• [Page]
________________________
Une certaine lassitude guette les chefs de projet. Pour ne pas dire qu'elle est déjà largement présente dans les couloirs - ou les visio-conférences de l'entreprise. Or, des projets mal démarrés et/ou mal gérés ce sont, au choix ou en cumulé, des délais non respectés, des dépassements de coûts, une qualité différente de celle attendue par les clients, des dérives de périmètre, une réputation endommagée, des parties prenantes insatisfaites et un échec dans l’atteinte des objectifs pour lesquels le projet a été entrepris. Cette avalanche de conséquences négatives devrait calmer les ardeurs à lancer/nommer des initiatives « projet »...


Dans les entreprises où fourmillent les projets, en plus de la pression hiérarchique, ce sont aussi les exigences de délai, de spécifications techniques, de ressources (faibles) ainsi que les modes d’organisation qui exercent une pression forte sur le chef de projet. Lequel est peu équipé pour pouvoir dire : « non ». Ajoutez une autre pression : celle des pairs, au sein de l’équipe. À l'occasion d'une revue de projet, chaque acteur s'oblige en effet, à rendre des comptes, voire à analyser ses erreurs et justifier ses choix passés ainsi que ses anticipations. Les projets sont parfois considérés comme des « machines à exiger et à juger. » (1) L’acteur qui pouvait se protéger de la coopération dans une organisation séquentielle, y est désormais exposé en mode projet. Tout ceci le place dans une situation qui l’oblige à promettre de produire plus avec moins de ressources (« Ne pouvez-vous pas simplement ajouter cette fonctionnalité supplémentaire ? ») dans des délais toujours plus courts. Il n’a alors quasiment pas de marge de manoeuvre. On sait pourtant que chaque système a besoin de « mou » pour fonctionner correctement. Par ex. une route fonctionne mieux à une capacité de 65 à 70 % - elle ralentit significativement les véhicules à plus de 80 et les arrête à 100%. De la même façon, les employés ont une capacité limitée à traiter la charge. S’ils sont à 100 % de leur capacité, leur efficacité est gravement compromise. Pourquoi une telle évidence ne perce pas dans la conscience de dirigeants ? On touche là à l’appréhension de la complexité de l’action collective, inhérente à tout groupe humain.
________________________
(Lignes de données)
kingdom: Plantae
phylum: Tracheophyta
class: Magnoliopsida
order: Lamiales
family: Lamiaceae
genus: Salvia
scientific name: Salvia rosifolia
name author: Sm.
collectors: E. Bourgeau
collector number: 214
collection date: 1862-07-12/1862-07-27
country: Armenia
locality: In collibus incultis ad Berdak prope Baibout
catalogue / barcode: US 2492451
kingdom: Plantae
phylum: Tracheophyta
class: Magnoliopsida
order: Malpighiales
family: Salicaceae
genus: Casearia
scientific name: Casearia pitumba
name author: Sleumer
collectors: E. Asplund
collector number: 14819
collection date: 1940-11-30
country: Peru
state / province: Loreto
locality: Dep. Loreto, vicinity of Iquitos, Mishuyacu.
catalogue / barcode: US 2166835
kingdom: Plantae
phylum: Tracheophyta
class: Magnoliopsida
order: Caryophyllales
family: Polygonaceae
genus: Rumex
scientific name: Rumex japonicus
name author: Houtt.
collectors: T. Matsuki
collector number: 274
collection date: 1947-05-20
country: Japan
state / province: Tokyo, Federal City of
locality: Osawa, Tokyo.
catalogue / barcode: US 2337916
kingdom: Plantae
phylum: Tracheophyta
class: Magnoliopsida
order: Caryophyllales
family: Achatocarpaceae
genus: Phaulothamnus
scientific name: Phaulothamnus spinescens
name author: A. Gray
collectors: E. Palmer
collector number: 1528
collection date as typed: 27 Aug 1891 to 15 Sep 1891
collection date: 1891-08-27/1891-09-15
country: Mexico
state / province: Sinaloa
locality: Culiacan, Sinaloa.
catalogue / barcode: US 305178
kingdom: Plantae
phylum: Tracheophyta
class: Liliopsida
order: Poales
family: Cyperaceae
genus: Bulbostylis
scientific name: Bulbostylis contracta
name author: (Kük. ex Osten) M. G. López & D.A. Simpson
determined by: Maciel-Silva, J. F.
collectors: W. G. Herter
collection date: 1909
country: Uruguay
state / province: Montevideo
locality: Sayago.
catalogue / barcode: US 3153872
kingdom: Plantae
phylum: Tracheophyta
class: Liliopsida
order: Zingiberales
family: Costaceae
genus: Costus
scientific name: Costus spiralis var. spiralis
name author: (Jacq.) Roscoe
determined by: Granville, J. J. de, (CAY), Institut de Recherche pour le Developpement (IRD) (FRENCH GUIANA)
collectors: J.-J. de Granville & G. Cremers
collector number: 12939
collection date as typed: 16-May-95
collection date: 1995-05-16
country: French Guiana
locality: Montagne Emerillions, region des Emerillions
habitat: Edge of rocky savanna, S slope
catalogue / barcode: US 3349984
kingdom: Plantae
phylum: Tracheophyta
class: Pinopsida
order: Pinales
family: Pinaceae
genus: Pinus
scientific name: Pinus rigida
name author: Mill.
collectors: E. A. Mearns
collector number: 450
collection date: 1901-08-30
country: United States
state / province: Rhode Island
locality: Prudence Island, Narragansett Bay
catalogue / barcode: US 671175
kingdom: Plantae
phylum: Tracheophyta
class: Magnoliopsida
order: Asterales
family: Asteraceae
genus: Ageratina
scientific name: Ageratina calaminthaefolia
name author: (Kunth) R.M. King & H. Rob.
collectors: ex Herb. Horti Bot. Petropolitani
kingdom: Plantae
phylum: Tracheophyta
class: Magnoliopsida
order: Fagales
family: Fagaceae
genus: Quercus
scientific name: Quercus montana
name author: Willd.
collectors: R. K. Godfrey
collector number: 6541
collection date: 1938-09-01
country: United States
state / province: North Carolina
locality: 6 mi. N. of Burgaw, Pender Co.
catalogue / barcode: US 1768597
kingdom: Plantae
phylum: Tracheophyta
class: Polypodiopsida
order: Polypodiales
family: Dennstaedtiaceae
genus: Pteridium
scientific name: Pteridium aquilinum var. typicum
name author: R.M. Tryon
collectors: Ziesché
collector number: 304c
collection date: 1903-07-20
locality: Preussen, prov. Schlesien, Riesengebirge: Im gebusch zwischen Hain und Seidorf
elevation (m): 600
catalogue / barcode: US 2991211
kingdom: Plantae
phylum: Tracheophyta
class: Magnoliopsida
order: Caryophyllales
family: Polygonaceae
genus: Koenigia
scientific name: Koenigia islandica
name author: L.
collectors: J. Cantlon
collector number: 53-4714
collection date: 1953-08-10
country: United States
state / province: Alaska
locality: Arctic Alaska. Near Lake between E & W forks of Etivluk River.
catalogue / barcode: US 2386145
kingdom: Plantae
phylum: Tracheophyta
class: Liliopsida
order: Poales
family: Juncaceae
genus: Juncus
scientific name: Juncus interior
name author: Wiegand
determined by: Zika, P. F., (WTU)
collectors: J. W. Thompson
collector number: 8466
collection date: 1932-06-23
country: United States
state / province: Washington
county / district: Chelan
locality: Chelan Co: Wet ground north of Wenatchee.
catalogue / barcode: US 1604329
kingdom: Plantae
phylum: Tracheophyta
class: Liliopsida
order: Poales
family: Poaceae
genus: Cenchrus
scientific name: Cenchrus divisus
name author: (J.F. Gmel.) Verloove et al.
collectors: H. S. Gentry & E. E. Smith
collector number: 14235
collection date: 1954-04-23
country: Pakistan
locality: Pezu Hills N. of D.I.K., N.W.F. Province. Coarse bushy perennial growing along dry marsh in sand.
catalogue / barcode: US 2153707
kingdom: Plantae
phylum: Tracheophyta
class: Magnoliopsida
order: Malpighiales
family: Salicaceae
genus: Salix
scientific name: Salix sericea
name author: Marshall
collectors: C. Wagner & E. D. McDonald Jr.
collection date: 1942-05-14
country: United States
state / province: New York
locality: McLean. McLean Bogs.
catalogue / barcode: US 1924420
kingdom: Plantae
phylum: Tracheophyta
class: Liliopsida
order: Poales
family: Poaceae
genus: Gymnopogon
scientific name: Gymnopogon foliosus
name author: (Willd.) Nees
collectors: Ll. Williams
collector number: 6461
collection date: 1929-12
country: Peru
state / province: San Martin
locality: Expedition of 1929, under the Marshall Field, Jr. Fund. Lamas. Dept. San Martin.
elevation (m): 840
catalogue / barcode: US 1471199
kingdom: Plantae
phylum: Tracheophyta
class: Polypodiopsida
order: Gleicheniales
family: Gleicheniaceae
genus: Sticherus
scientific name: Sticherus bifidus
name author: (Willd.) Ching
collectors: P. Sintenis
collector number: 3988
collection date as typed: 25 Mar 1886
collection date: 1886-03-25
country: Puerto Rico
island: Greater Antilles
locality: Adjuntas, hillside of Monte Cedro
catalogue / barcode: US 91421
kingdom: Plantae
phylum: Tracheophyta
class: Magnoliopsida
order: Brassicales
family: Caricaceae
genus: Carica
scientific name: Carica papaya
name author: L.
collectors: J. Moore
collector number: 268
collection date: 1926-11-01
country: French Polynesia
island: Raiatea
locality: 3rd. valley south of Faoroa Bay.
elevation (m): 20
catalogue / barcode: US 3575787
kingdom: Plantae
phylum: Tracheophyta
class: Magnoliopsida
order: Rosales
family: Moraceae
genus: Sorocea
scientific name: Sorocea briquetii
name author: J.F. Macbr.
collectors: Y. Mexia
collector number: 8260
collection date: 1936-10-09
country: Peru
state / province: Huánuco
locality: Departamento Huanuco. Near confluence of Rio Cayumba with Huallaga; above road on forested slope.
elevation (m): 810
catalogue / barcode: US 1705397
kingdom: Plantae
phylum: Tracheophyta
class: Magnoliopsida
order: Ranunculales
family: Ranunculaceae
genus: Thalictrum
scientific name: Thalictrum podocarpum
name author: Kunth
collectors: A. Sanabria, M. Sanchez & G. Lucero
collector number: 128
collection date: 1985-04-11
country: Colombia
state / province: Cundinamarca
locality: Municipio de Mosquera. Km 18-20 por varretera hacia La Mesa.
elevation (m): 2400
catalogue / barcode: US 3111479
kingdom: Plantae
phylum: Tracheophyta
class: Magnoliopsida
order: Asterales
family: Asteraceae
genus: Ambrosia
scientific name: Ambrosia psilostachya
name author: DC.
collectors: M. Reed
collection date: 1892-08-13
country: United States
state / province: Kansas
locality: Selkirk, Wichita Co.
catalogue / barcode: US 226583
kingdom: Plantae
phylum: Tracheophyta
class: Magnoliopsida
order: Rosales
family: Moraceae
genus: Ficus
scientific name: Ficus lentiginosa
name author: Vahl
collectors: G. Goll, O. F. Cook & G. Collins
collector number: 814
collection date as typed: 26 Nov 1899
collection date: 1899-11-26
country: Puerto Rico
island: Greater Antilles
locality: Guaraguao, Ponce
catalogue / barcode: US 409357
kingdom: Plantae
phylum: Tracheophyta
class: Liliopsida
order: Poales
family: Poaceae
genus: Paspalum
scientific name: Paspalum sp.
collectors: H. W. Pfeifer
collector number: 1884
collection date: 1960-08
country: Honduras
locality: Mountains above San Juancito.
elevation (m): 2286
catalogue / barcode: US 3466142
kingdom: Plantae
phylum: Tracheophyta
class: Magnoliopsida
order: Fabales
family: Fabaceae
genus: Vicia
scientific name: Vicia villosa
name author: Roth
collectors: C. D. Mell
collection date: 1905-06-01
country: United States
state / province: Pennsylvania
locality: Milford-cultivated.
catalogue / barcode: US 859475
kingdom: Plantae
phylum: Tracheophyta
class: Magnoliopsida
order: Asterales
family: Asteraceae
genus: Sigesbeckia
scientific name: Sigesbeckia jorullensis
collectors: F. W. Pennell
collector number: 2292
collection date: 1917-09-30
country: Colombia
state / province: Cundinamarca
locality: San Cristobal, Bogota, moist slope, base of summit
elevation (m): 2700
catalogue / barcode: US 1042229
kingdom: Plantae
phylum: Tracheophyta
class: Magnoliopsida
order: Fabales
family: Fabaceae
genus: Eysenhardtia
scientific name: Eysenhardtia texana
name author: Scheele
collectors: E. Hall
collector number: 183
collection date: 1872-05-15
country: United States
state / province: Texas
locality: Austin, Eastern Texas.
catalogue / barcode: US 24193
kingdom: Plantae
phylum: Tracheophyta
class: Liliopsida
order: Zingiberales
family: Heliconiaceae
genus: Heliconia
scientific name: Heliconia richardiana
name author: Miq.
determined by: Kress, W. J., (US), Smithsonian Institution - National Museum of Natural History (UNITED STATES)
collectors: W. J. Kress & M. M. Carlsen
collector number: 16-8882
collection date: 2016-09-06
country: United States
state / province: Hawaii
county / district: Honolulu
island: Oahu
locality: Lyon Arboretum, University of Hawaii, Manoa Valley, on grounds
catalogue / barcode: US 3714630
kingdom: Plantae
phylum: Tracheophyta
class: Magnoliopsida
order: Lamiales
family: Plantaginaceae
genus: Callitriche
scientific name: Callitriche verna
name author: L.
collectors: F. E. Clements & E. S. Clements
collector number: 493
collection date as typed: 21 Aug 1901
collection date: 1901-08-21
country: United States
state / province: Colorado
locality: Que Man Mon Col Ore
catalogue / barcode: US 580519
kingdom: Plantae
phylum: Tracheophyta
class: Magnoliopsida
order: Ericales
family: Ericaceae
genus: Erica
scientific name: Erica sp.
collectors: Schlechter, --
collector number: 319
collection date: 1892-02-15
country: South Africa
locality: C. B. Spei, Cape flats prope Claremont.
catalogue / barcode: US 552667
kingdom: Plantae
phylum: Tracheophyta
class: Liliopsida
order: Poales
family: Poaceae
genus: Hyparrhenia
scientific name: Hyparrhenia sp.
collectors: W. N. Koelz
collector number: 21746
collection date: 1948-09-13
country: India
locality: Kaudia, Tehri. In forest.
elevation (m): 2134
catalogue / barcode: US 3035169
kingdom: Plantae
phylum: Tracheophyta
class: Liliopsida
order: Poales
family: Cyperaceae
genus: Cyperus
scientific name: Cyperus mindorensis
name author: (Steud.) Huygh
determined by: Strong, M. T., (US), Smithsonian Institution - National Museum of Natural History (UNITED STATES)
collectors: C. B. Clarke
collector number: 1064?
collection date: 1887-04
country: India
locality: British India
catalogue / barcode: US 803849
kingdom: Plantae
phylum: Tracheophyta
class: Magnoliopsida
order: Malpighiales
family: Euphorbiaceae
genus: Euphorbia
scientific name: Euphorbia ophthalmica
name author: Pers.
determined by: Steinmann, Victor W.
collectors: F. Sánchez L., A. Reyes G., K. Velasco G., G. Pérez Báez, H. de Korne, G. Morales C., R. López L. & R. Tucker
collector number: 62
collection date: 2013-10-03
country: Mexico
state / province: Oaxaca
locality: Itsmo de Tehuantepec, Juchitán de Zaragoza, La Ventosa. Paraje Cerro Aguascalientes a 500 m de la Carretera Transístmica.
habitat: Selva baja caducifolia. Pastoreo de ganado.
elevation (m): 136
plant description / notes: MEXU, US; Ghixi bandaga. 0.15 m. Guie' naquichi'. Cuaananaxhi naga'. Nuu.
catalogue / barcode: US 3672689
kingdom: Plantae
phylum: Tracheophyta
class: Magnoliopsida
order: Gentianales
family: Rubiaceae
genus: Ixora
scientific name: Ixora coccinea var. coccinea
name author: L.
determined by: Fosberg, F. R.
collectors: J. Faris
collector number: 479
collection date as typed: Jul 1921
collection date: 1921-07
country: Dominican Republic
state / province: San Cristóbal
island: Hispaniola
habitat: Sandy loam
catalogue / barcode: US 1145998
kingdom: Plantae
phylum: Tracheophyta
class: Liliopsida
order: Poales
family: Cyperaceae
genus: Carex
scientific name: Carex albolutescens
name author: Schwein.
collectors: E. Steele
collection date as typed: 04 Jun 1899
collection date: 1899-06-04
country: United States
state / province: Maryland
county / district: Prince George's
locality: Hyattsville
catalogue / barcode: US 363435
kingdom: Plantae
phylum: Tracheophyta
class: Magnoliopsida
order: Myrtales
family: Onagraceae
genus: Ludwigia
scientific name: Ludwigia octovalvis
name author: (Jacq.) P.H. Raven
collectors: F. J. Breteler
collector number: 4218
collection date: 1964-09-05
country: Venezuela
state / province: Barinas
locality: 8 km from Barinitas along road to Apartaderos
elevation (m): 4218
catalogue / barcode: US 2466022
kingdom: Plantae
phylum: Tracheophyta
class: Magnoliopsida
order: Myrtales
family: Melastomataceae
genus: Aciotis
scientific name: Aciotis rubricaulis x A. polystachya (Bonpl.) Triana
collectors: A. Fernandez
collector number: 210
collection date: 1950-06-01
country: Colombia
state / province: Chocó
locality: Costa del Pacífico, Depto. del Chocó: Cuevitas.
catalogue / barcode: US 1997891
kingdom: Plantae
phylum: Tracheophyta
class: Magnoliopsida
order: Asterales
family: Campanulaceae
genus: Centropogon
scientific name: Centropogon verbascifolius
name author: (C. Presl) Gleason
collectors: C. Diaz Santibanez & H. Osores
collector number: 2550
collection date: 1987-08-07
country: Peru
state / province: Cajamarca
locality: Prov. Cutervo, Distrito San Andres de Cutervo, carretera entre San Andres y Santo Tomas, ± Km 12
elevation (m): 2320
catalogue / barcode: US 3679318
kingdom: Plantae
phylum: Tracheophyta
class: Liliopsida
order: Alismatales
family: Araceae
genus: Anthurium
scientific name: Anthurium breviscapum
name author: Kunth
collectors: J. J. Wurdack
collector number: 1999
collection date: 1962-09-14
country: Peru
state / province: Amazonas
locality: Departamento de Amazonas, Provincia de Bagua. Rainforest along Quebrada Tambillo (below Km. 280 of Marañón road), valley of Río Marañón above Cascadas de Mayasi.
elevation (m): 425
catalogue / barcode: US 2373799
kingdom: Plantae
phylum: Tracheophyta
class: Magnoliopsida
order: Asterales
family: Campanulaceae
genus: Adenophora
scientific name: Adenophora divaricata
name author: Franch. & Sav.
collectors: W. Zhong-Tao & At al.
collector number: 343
________________________
• [Énoncé écrit 1]
Pour chacune des affirmations suivantes, dites si elle concorde avec le texte sur les chefs de projet, en citant mot pour mot les termes du texte qui tranchent.
(a) Une route fonctionne mieux à une capacité de 65 à 70 %.
(b) Le chef de projet est bien équipé pour refuser.
(c) Les employés ont une capacité illimitée à traiter la charge.
• [Énoncé écrit 2]
Recopiez, dans les enregistrements, les lignes allant de celle qui contient « name author: Marshall » jusqu'à celle qui contient « state / province: San Martin », ces deux lignes comprises.

• [Réponse écrite 1]
(a) Oui : « une route fonctionne mieux à une capacité de 65 à 70 % ».
(b) Non : « Lequel est peu équipé pour pouvoir dire ».
(c) Non : « les employés ont une capacité limitée à traiter la charge ».

• [Réponse écrite 2]
name author: Marshall
collectors: C. Wagner & E. D. McDonald Jr.
collection date: 1942-05-14
country: United States
state / province: New York
locality: McLean. McLean Bogs.
catalogue / barcode: US 1924420
kingdom: Plantae
phylum: Tracheophyta
class: Liliopsida
order: Poales
family: Poaceae
genus: Gymnopogon
scientific name: Gymnopogon foliosus
name author: (Willd.) Nees
collectors: Ll. Williams
collector number: 6461
collection date: 1929-12
country: Peru
state / province: San Martin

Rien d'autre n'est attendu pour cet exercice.